───── Reading passage ─────

Who Is In Charge

Bill would give colleges greater freedom

A bill introduced in the House Tuesday would give state colleges and universities greater autonomy in use of student fees, personnel matters and construction projects, plus additional flexibility in other administrative areas.

House Bill 11-1301 has bipartisan sponsorship and is being pushed by the University of Colorado, according to several higher education lobbyists. The House prime sponsor is Rep. Mark Waller, R-Colorado Springs and assistant majority leader. The Senate sponsor is Sen. Gail Schwartz, D-Snowmass and a former CU regent.

The bill has been assigned to the House State Affairs Committee, not to House Education.

The overall thrust of the bill appears to reduce the number of Colorado Commission on Higher Education and other state agency requirements that institutions now have to meet.

CU-Boulder campus view
PHOTO: J. Zubrzycki
Campus of University of Colorado at Boulder

Provisions of the 43-page measure would:

  • Specify that guaranteed tuition contracts cover tuition, not fees.
  • Give governing boards greater control over student fees and reduce the role of the CCHE in that area.
  • Remove the requirement that the commission approve institution plans to set up non-profit arms.
  • Give governing boards the power to indemnify their contractors.
  • Give institutions greater autonomy in their information security programs.
  • Allow institutions greater freedom to dispose of surplus property and discretion in making purchases from correctional industries.
  • Allow college presidents greater freedom to create positions not covered the state personnel system, hire contractors, rehire retired employees for longer periods of time, offer employee incentive programs and authorize administrative leave for classified employees.

───── Provided information ─────

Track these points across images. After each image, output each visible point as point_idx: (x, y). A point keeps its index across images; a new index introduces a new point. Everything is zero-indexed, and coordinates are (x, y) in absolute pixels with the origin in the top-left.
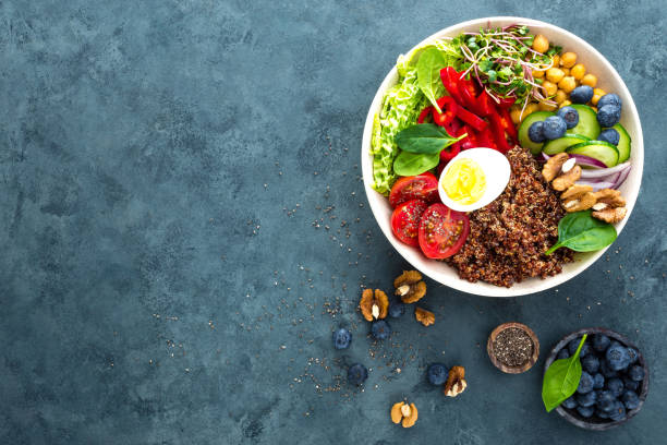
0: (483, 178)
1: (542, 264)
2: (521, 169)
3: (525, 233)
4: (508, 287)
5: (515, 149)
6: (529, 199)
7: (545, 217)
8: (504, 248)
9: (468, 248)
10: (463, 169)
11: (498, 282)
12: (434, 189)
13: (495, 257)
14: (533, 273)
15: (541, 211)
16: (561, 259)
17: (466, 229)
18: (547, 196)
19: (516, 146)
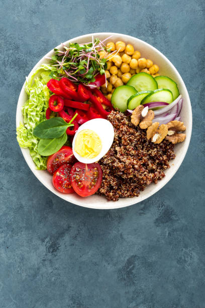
0: (98, 138)
1: (151, 175)
2: (119, 124)
3: (135, 162)
4: (137, 196)
5: (112, 113)
6: (130, 140)
7: (143, 147)
8: (126, 174)
9: (106, 182)
10: (84, 137)
11: (130, 195)
12: (71, 155)
13: (123, 181)
14: (148, 182)
15: (140, 144)
16: (162, 168)
17: (100, 172)
18: (140, 135)
19: (113, 111)
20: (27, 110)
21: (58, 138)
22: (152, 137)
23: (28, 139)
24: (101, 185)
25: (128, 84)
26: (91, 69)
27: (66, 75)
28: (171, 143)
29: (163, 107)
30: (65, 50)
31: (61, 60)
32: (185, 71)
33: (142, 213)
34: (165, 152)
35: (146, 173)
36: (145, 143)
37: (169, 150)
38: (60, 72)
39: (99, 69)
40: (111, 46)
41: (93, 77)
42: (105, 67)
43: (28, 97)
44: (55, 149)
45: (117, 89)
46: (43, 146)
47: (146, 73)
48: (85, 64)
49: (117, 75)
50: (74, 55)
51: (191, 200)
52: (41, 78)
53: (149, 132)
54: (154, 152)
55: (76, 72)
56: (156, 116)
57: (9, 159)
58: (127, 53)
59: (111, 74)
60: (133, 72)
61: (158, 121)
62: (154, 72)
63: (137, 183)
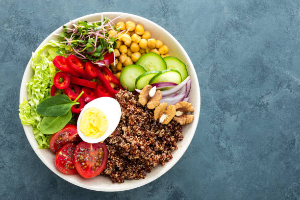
0: (104, 117)
1: (158, 157)
2: (126, 103)
3: (141, 143)
4: (144, 178)
5: (120, 92)
6: (137, 120)
7: (151, 127)
8: (132, 155)
9: (111, 163)
10: (90, 115)
11: (137, 177)
12: (76, 134)
13: (129, 162)
14: (155, 164)
15: (148, 124)
16: (170, 149)
17: (106, 152)
18: (147, 115)
19: (121, 90)
20: (32, 86)
21: (62, 116)
22: (160, 117)
23: (32, 116)
24: (106, 166)
25: (137, 63)
26: (100, 47)
27: (73, 51)
28: (179, 124)
29: (172, 88)
30: (73, 27)
31: (69, 37)
32: (196, 52)
33: (150, 195)
34: (173, 133)
35: (152, 154)
36: (153, 123)
37: (177, 131)
38: (67, 49)
39: (108, 48)
40: (121, 26)
41: (101, 55)
42: (114, 46)
43: (34, 72)
44: (59, 127)
45: (126, 68)
46: (46, 124)
47: (156, 54)
48: (93, 43)
49: (126, 54)
50: (83, 32)
51: (201, 182)
52: (48, 55)
53: (156, 113)
54: (161, 133)
55: (84, 49)
56: (164, 97)
57: (13, 136)
58: (137, 33)
59: (121, 53)
60: (143, 51)
61: (166, 102)
62: (164, 53)
63: (144, 164)
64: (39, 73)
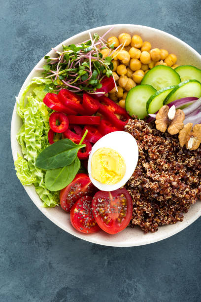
0: (119, 156)
1: (195, 191)
2: (141, 134)
3: (172, 179)
4: (181, 221)
5: (129, 122)
6: (159, 151)
7: (177, 157)
8: (163, 195)
9: (138, 210)
10: (101, 158)
11: (172, 221)
12: (89, 184)
13: (159, 205)
14: (193, 201)
15: (172, 155)
17: (129, 198)
18: (170, 143)
19: (130, 120)
20: (24, 137)
21: (69, 165)
22: (187, 142)
23: (31, 173)
24: (133, 215)
25: (142, 83)
26: (95, 72)
27: (64, 84)
29: (191, 104)
30: (58, 55)
31: (55, 69)
35: (187, 189)
36: (178, 151)
38: (56, 83)
39: (104, 71)
40: (113, 42)
41: (98, 82)
42: (111, 67)
43: (22, 121)
44: (67, 179)
46: (52, 179)
47: (163, 66)
48: (86, 68)
49: (126, 75)
50: (71, 59)
52: (34, 95)
53: (181, 138)
55: (76, 80)
56: (187, 115)
58: (135, 46)
59: (119, 76)
60: (145, 68)
61: (189, 122)
62: (172, 64)
63: (178, 204)
64: (29, 119)
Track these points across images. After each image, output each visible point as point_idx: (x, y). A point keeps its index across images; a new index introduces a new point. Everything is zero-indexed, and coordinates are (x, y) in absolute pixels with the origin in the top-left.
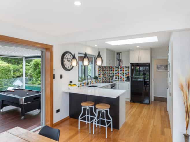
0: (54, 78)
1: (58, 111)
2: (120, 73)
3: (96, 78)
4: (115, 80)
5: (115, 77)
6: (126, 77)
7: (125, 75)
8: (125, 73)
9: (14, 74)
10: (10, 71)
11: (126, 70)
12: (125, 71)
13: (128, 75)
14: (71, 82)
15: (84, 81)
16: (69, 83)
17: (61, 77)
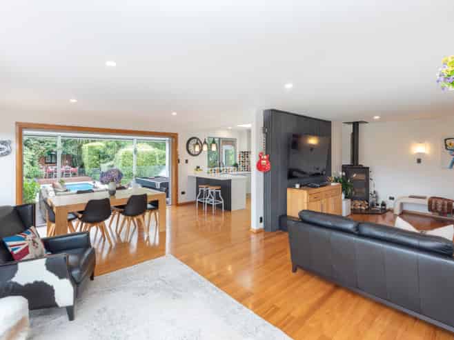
0: (179, 162)
1: (183, 193)
3: (236, 165)
9: (160, 162)
10: (155, 158)
14: (198, 167)
15: (216, 168)
16: (195, 167)
17: (187, 161)
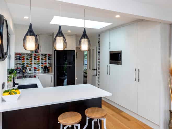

─────

Exercise 1
In the article about House Bill 11-1301, which House committee was the bill assigned to?
Exercise 2
Repeat everything from "CU-Boulder campus view" down to "up non-profit arms." in the article about House Bill 11-1301, substituting "boards of trustees" for "governing boards".
This material has no connection to the article about House Bill 11-1301.

Written response 1
The House State Affairs Committee.

Written response 2
CU-Boulder campus view
PHOTO: J. Zubrzycki
Campus of University of Colorado at Boulder

Provisions of the 43-page measure would:

  • Specify that guaranteed tuition contracts cover tuition, not fees.
  • Give boards of trustees greater control over student fees and reduce the role of the CCHE in that area.
  • Remove the requirement that the commission approve institution plans to set up non-profit arms.